Required action →
Answer these questions from the profile of Heidi Baker below, one per line:
1. In what year did the Bakers start missions work in Mozambique?
2. What was the temperature on the Christmas Day the text describes?
3. What did the girl ask for when Heidi asked what she would like?

Document text →
Author, Compelled by Love
Co-Founder, Iris Ministries
(with her husband, Rolland, since 1980)
Missionary to the Philippines, Taiwan, Indonesia, Hong Kong and London
Started missions work in Mozambique in 1995
has founded 5,000 churches in Mozambique and neighboring countries; Oversee 7,000 churches, a national Bible College and they care for over 5,000 children
Heidi Baker: Intimacy for Miracles
By Christy Biswell
The 700 Club
Since moving to Mozambique in 1995, and giving away everything they had, Heidi and Rolland Baker have learned to depend on God for everything.
“If God does not show up, we are dead,” says Heidi.
Living among the poor has allowed Heidi to see firsthand how when they embrace the life of the Beatitudes, they are truly blessed.
“The Beatitudes are God’s recipe for revival. They are a portrait and description of Jesus. When we walk as Jesus walked, we will be blessed,” shares Heidi.
She believes God is calling a generation forward to be “laid-down lovers for Him, to walk in the ways He walked, and to follow His Sermon on the Mount as their instructions for their Christian walk.”
Heidi says there is something about the poor that delights the heart of God. The reason God breaks forth in Mozambique in great power is because the people are poor in spirit.
“I believe Jesus meant that poor in spirit is a posturing of the heart where one is wholly given, fully yielded, completely desperate, and totally dependent on God alone.”
Heidi shares one of many occasions in which God showed up right on time. It was a 110-degree Christmas Day. There were hundreds of children that were awaiting a Christmas party at their center. These children included girls who had sold their bodies, bandits, rascals, and children from the village. All had all been invited. The challenge was that there were so many children, but only a limited amount of toy bags available. So, Heidi began to give the presents out first to those children who had never received a present before. Finally, it came down to the older girls, but all that was left were bags with stuffed animals in them.
Heidi asked the girls, “What would you like, sweetheart?”
And the girl replied, “Beads.”
Heidi’s friend and co-worker said “There is nothing in the bags but old stuffed dogs.”
Heidi asked her friend to check the bags again. When the lady reached her hand into the bag of stuffed animals she started screaming, “Beads! There are beads in the bag!”

Supplied data →
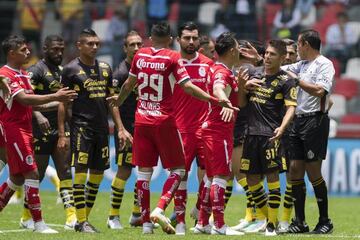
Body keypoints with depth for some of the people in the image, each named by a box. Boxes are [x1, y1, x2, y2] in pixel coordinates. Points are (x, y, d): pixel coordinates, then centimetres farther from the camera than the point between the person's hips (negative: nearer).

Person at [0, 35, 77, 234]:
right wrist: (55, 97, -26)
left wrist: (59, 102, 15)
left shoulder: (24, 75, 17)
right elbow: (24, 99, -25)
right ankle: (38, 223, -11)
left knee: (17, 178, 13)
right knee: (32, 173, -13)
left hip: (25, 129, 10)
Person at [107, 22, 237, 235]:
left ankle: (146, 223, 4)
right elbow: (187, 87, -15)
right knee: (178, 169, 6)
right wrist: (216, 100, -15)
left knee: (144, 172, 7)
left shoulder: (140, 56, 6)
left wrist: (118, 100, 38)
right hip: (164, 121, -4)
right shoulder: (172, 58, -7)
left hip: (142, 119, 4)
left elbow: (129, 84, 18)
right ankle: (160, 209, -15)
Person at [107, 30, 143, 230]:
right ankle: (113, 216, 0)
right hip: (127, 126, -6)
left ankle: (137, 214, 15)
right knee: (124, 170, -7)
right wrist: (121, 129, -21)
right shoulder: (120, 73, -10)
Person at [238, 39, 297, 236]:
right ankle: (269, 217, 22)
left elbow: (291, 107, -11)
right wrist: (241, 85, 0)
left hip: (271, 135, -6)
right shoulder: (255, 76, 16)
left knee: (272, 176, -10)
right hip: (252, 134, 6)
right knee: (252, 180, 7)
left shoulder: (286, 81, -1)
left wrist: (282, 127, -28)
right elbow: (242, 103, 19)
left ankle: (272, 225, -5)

==

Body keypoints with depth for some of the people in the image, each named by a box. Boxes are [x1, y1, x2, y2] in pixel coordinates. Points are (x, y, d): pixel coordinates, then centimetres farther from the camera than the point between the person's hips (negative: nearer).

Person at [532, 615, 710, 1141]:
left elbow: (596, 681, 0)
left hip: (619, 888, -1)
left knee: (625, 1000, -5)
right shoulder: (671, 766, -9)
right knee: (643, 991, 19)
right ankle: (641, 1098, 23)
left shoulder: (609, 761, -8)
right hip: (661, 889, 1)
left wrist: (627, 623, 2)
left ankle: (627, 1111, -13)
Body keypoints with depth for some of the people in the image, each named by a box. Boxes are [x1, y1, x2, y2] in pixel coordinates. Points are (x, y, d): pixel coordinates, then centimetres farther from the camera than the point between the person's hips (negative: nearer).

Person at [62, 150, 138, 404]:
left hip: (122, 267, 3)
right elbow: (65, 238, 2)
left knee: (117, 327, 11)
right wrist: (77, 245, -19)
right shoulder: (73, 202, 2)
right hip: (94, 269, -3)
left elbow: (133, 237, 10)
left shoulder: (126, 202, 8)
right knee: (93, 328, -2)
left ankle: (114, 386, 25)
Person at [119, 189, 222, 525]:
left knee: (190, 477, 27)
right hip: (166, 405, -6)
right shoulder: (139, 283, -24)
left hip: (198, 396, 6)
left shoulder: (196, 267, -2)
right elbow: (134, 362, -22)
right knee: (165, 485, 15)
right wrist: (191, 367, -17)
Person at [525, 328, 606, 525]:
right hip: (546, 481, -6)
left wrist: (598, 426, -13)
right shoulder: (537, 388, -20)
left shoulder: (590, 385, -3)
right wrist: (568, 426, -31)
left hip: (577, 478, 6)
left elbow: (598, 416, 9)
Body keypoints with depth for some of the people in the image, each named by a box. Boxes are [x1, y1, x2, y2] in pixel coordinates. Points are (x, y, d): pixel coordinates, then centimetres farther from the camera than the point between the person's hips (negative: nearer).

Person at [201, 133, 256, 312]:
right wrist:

...

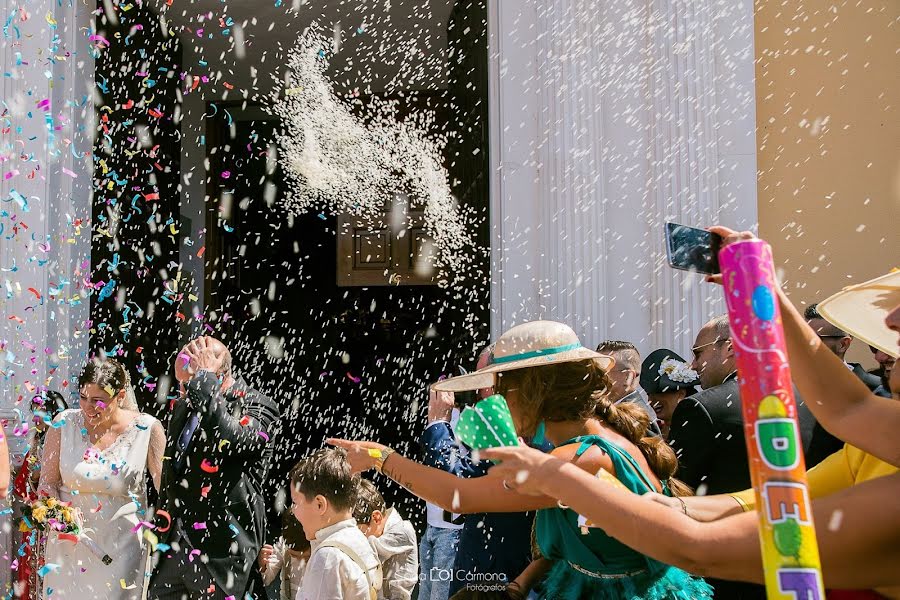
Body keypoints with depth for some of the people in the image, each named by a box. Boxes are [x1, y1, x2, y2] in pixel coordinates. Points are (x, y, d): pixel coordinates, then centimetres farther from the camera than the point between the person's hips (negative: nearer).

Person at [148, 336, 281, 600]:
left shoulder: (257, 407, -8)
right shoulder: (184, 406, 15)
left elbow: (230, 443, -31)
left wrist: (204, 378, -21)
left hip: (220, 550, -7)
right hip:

Output →
1. 1995
2. 110 degrees
3. Beads